Critical role of casein kinase II in the SARS-CoV-induced ERK activation and upregulation of CCL2 in A549 cells. A549 cells were pretreated with the casein kinase II inhibitor DRB for 1 h. Following a 6-h incubation of the DRB-treated cells with SARS-CoV VLPs or the viral spike protein, total RNA was isolated to determine the level of CCL2 mRNA by quantitative real-time PCR (A). The results shown represent the means plus standard deviations (error bars) from four independent experiments.

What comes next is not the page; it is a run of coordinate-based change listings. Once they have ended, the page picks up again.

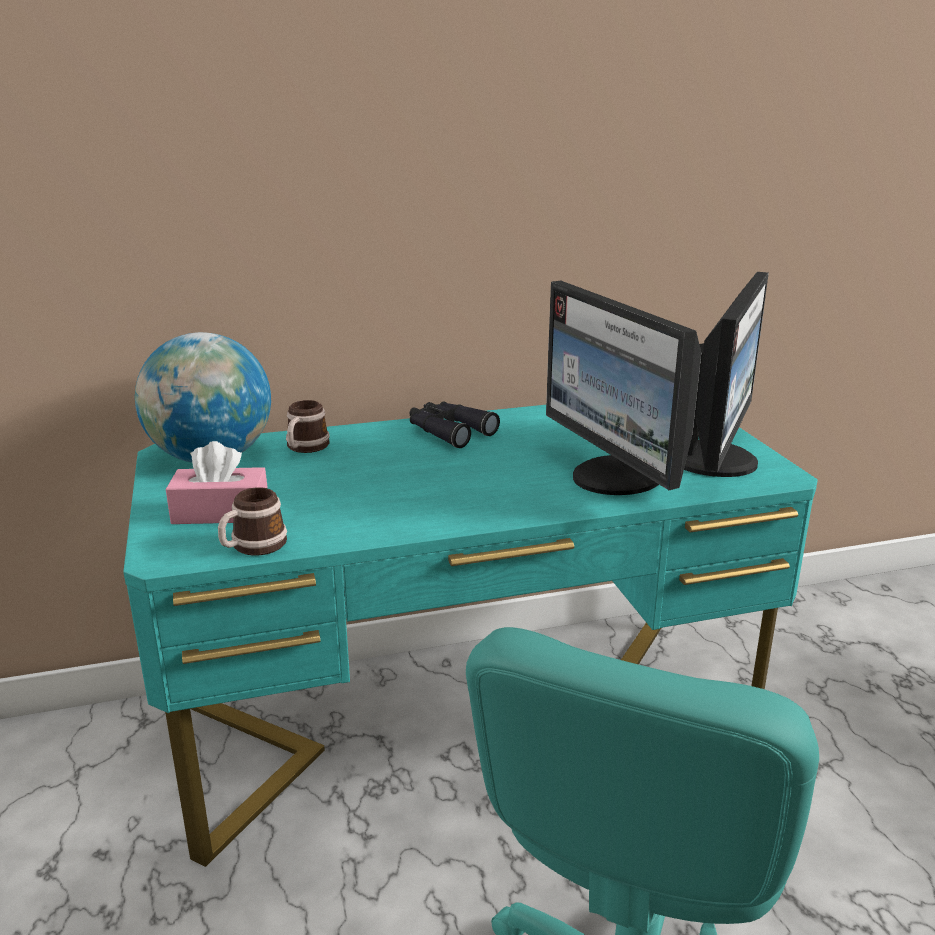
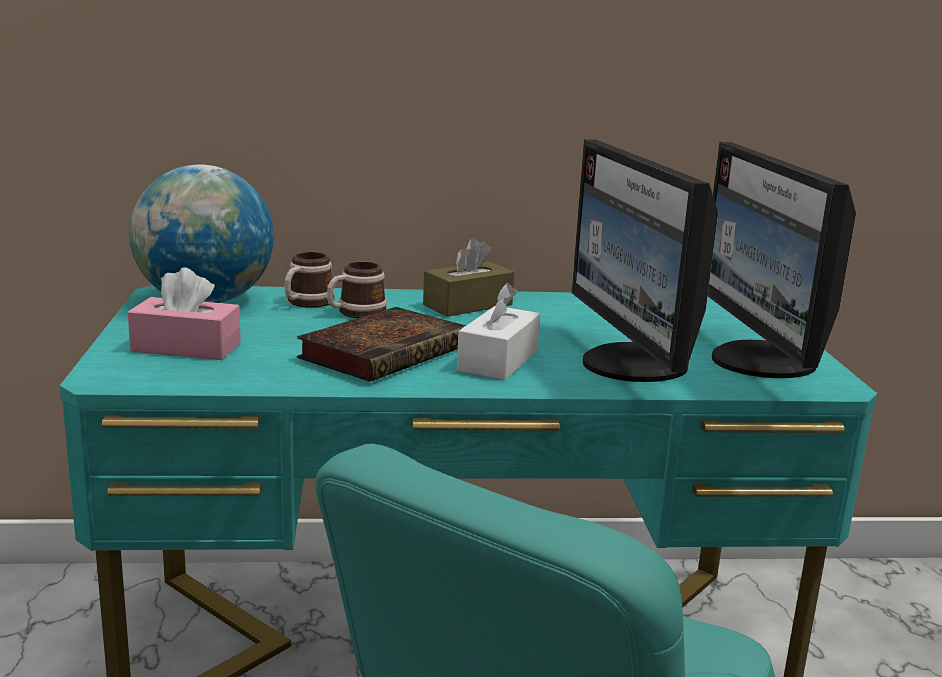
camera: 10 degrees right, 5 degrees down
mug [218,487,287,555] -> mug moved to [327,262,387,318]
black binoculars [409,402,500,448] -> brown tissue box [423,238,514,317]
monitor [684,272,769,477] -> monitor turned 135 degrees clockwise [708,142,856,378]
none -> book [297,307,466,382]
none -> white tissue box [457,283,540,380]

Meanwhile, cell lysates were prepared from the DRB-treated cells following a 2-h incubation with SARS-CoV VLPs or the viral spike protein and subjected to Western blot analysis with antibodies against phospho-ERK1/2 (p-ERK) and ERK1/2 (ERK) as indicated (B).

FIG. 14.

A current model of the ACE2 signaling pathway involved in SARS-CoV-induced CCL2 expression. Infection of lung epithelial cells with SARS-CoV induces casein kinase II (CK II)-mediated phosphorylation of the ACE2 receptor, leading to the activation of ERK1/2 and AP-1 and the upregulation of CCL2. Ras, Raf, and MEK may contribute to the SARS-CoV-induced ERK1/2 activation and CCL2 upregulation. The elevated level of CCL2 protein detected in the sera of SARS-CoV-infected patients may account for the development of lung fibrosis.